Closing his eyes, Chas tried again. “But what if I swore I left the blunt there?”

Ada laughed. “Why, I’d believe that faradiddle as soon as I believed you fell off your horse. You know I would never take money from you. Heaven knows how many times you’ve offered to lend me what I need, with no hopes of getting it back. Besides, you would never be so foolish as to leave a fortune in a tree. You might be as stubborn as a mule, but I would never believe you could be that stupid.”

Chas couldn’t believe it, either.

She went on: “Why, anyone might have stumbled upon the sack, or no one, for years on end.”

“I, um ...”

“I won’t ask you how much money is in the purse because your brother might have told you, but I’d wager a shilling you cannot tell me in which tree the pouch was hidden, nor even which part of the orchard.”

That shilling was as safe as a stone house.

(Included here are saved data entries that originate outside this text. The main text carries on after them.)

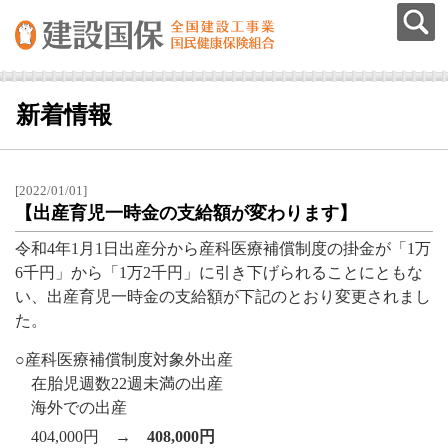
新着情報
[2022/01/01]
【出産育児一時金の支給額が変わります】
令和4年1月1日出産分から産科医療補償制度の掛金が「1万
6千円」から「1万2千円」に引き下げられることにともな
い、出産育児一時金の支給額が下記のとおり変更されまし
た。
○産科医療補償制度対象外出産
在胎児週数22週未満の出産
海外での出産
404,000円
→ 408,000円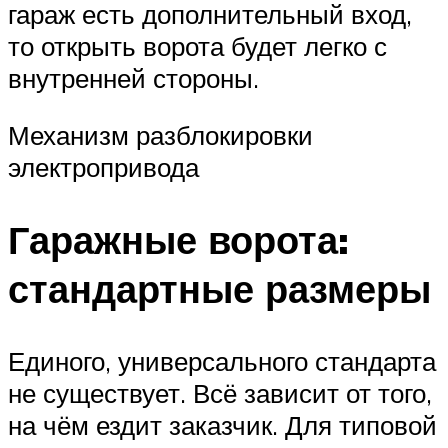
гараж есть дополнительный вход,
то открыть ворота будет легко с
внутренней стороны.
Механизм разблокировки
электропривода
Гаражные ворота:
стандартные размеры
Единого, универсального стандарта
не существует. Всё зависит от того,
на чём ездит заказчик. Для типовой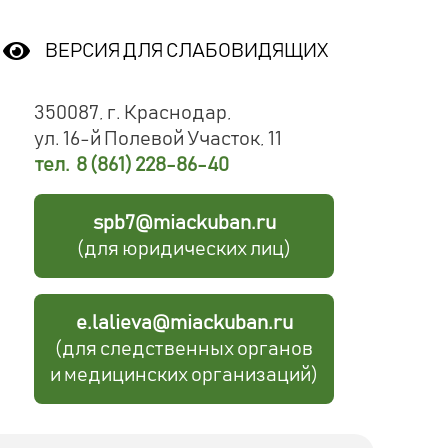
ВЕРСИЯ ДЛЯ СЛАБОВИДЯЩИХ
350087, г. Краснодар,
ул. 16-й Полевой Участок, 11
тел. 8 (861) 228-86-40
spb7@miackuban.ru
(для юридических лиц)
e.lalieva@miackuban.ru
(для следственных органов
и медицинских организаций)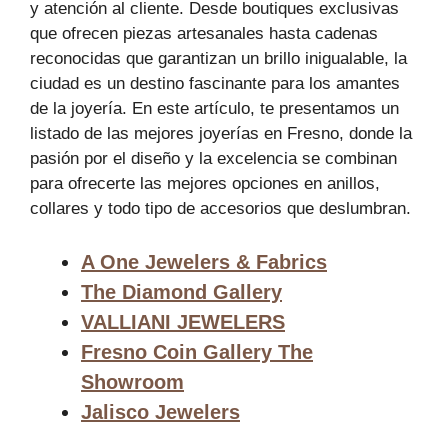
y atención al cliente. Desde boutiques exclusivas
que ofrecen piezas artesanales hasta cadenas
reconocidas que garantizan un brillo inigualable, la
ciudad es un destino fascinante para los amantes
de la joyería. En este artículo, te presentamos un
listado de las mejores joyerías en Fresno, donde la
pasión por el diseño y la excelencia se combinan
para ofrecerte las mejores opciones en anillos,
collares y todo tipo de accesorios que deslumbran.
A One Jewelers & Fabrics
The Diamond Gallery
VALLIANI JEWELERS
Fresno Coin Gallery The
Showroom
Jalisco Jewelers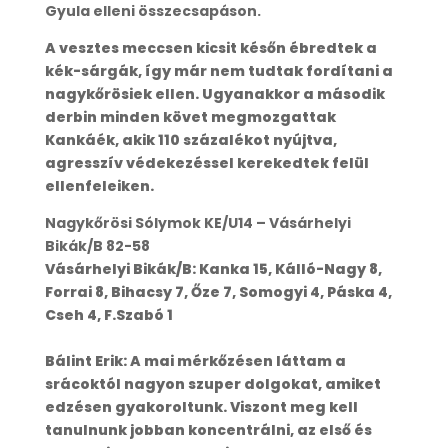
Gyula elleni összecsapáson.
A vesztes meccsen kicsit későn ébredtek a
kék-sárgák, így már nem tudtak fordítani a
nagykőrösiek ellen. Ugyanakkor a második
derbin minden követ megmozgattak
Kankáék, akik 110 százalékot nyújtva,
agresszív védekezéssel kerekedtek felül
ellenfeleiken.
Nagykőrösi Sólymok KE/U14 – Vásárhelyi
Bikák/B 82-58
Vásárhelyi Bikák/B: Kanka 15, Kálló-Nagy 8,
Forrai 8, Bihacsy 7, Őze 7, Somogyi 4, Páska 4,
Cseh 4, F.Szabó 1
Bálint Erik: A mai mérkőzésen láttam a
srácoktól nagyon szuper dolgokat, amiket
edzésen gyakoroltunk. Viszont meg kell
tanulnunk jobban koncentrálni, az első és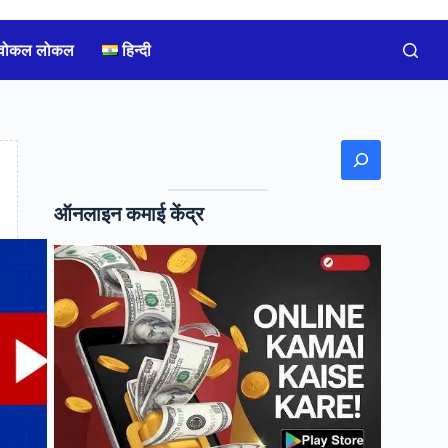
वोकल लोकल
हिन्दी
Search
ऑनलाइन कमाई केंद्र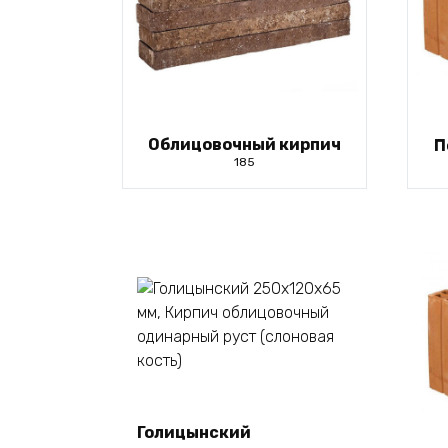
Облицовочный кирпич
П
185
Голицынский
В корзину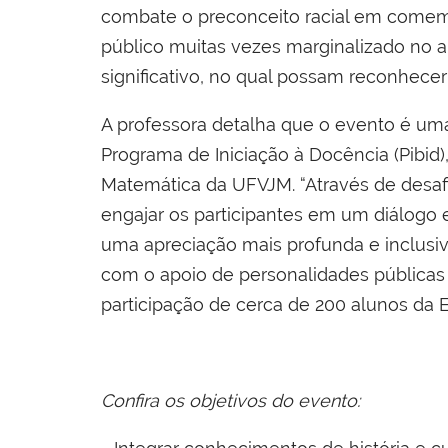
combate o preconceito racial em comemo
público muitas vezes marginalizado no
significativo, no qual possam reconhecer
A professora detalha que o evento é uma
Programa de Iniciação à Docência (Pibid
Matemática da UFVJM. “Através de desafios
engajar os participantes em um diálogo
uma apreciação mais profunda e inclusi
com o apoio de personalidades públicas d
participação de cerca de 200 alunos da 
Confira os objetivos do evento: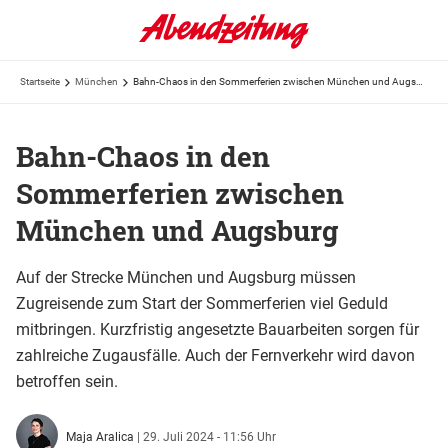
Startseite
München
Bahn-Chaos in den Sommerferien zwischen München und Augsburg
Bahn-Chaos in den
Sommerferien zwischen
München und Augsburg
Auf der Strecke München und Augsburg müssen
Zugreisende zum Start der Sommerferien viel Geduld
mitbringen. Kurzfristig angesetzte Bauarbeiten sorgen für
zahlreiche Zugausfälle. Auch der Fernverkehr wird davon
betroffen sein.
Maja Aralica
|
29. Juli 2024 - 11:56 Uhr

Chas shook his head.

“There, now stop being so sweet and solicitous and help me decide what to do with the treasure now.”

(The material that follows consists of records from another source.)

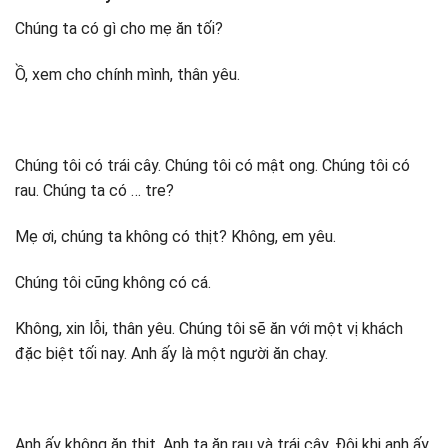
Chúng ta có gì cho mẹ ăn tối?
Ồ, xem cho chính mình, thân yêu.
Chúng tôi có trái cây. Chúng tôi có mật ong. Chúng tôi có
rau. Chúng ta có … tre?
Mẹ ơi, chúng ta không có thịt? Không, em yêu.
Chúng tôi cũng không có cá.
Không, xin lỗi, thân yêu. Chúng tôi sẽ ăn với một vị khách
đặc biệt tối nay. Anh ấy là một người ăn chay.
Anh ấy không ăn thịt. Anh ta ăn rau và trái cây. Đôi khi anh ấy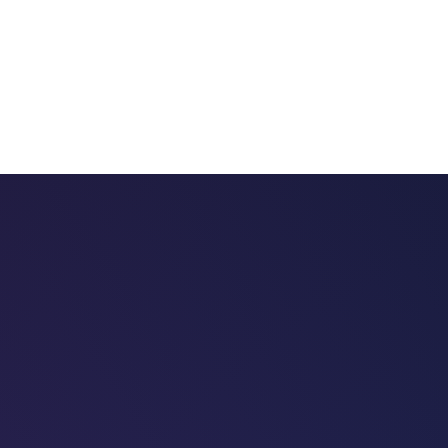
 chatbots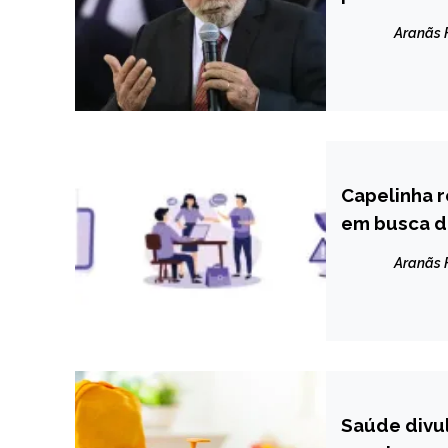
Aranãs
Capelinha r
CAPELINHA
em busca 
NOTÍCIAS
Aranãs
Saúde divul
MINAS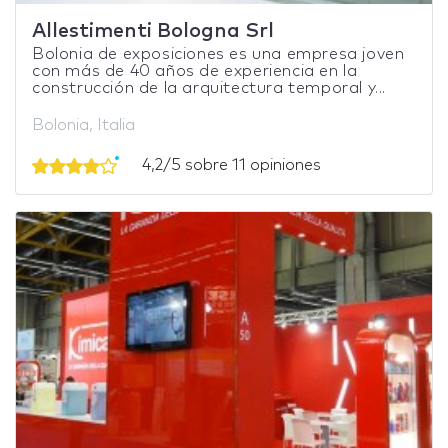
Allestimenti Bologna Srl
Bolonia de exposiciones es una empresa joven
con más de 40 años de experiencia en la
construcción de la arquitectura temporal y...
Bolonia, Italia
4,2/5 sobre 11 opiniones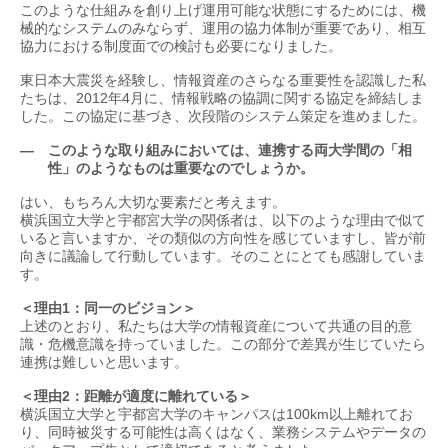
このような仕組みを創り上げ運用可能な状態にするためには、機
械的なシステムのみならず、運用の協力体制が重要であり、相互
協力における制度面での検討も必要になりました。
東日本大震災を経験し、情報資産のさらなる重要性を認識した私
たちは、2012年4月に、情報戦略の協調に関する協定を締結しま
した。この協定に基づき、次段階のシステム策定を進めました。
— このような取り組みにおいては、連携する両大学間の「相
性」のようなものは重要なのでしょうか。
はい、もちろん大切な要素だと考えます。
横浜国立大学と宇都宮大学の関係者は、以下のような理由で似て
いると言いますか、その類似の方向性を感じていますし、皆が前
向きに議論して行動しています。そのことにとても感謝していま
す。
＜理由1：同一のビジョン＞
上述のとおり、私たちは大学の情報資産について共通の目的意
識・危機意識を持っていました。この部分で差異が生じていたら
連携は難しいと思います。
＜理由2：距離が適度に離れている＞
横浜国立大学と宇都宮大学のキャンパスは100km以上離れてお
り、同時被災する可能性は高くはなく、業務システムやデータの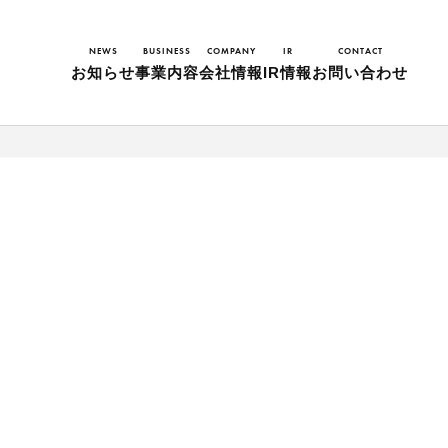
NEWS
BUSINESS
COMPANY
IR
CONTACT
お知らせ
事業内容
会社情報
IR情報
お問い合わせ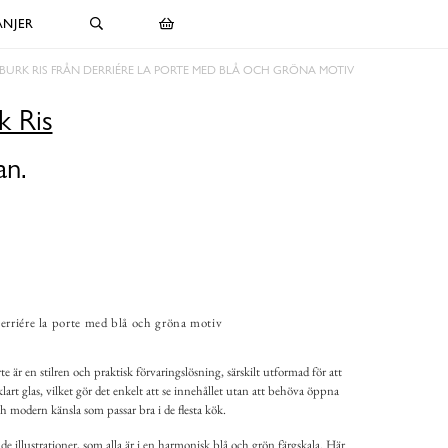
NJER
BURK RIS FRÅN DERRIÉRE LA PORTE MED BLÅ OCH GRÖNA MOTIV
k Ris
an.
erriére la porte med blå och gröna motiv
e är en stilren och praktisk förvaringslösning, särskilt utformad för att
 klart glas, vilket gör det enkelt att se innehållet utan att behöva öppna
ch modern känsla som passar bra i de flesta kök.
e illustrationer, som alla är i en harmonisk blå och grön färgskala. Här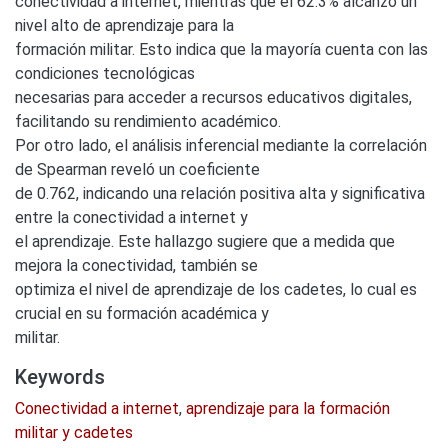
conectividad a internet, mientras que el 62.3% alcanzó un
nivel alto de aprendizaje para la
formación militar. Esto indica que la mayoría cuenta con las
condiciones tecnológicas
necesarias para acceder a recursos educativos digitales,
facilitando su rendimiento académico.
Por otro lado, el análisis inferencial mediante la correlación
de Spearman reveló un coeficiente
de 0.762, indicando una relación positiva alta y significativa
entre la conectividad a internet y
el aprendizaje. Este hallazgo sugiere que a medida que
mejora la conectividad, también se
optimiza el nivel de aprendizaje de los cadetes, lo cual es
crucial en su formación académica y
militar.
Keywords
Conectividad a internet
,
aprendizaje para la formación
militar y cadetes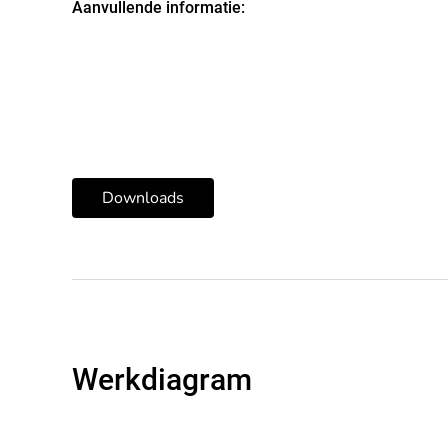
Aanvullende informatie:
Downloads
Werkdiagram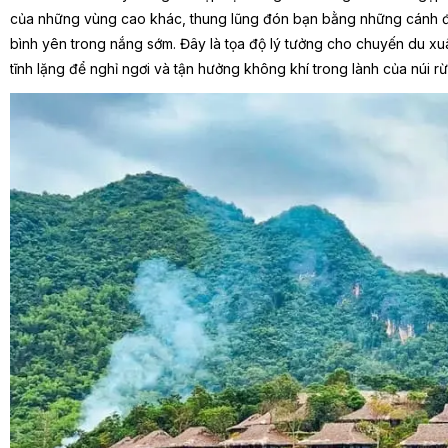
của những vùng cao khác, thung lũng đón bạn bằng những cánh 
bình yên trong nắng sớm. Đây là tọa độ lý tưởng cho chuyến du x
tĩnh lặng để nghỉ ngơi và tận hưởng không khí trong lành của núi r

Sweet and solicitous? She’d just described a favorite uncle. Chas felt anything but paternal, fraternal, or friendly, sitting beside Ada. He could smell the lavender on her clothes, and some light floral scent that was all Ada’s, along with baked apples. He could almost touch one of her soft curls, trailing out of the ribbons again, as it laid alongside her neck. He could nearly count the freckles on her cheeks, they were that close. He could take Leo’s advice and kiss her—if he wanted his other eye blackened.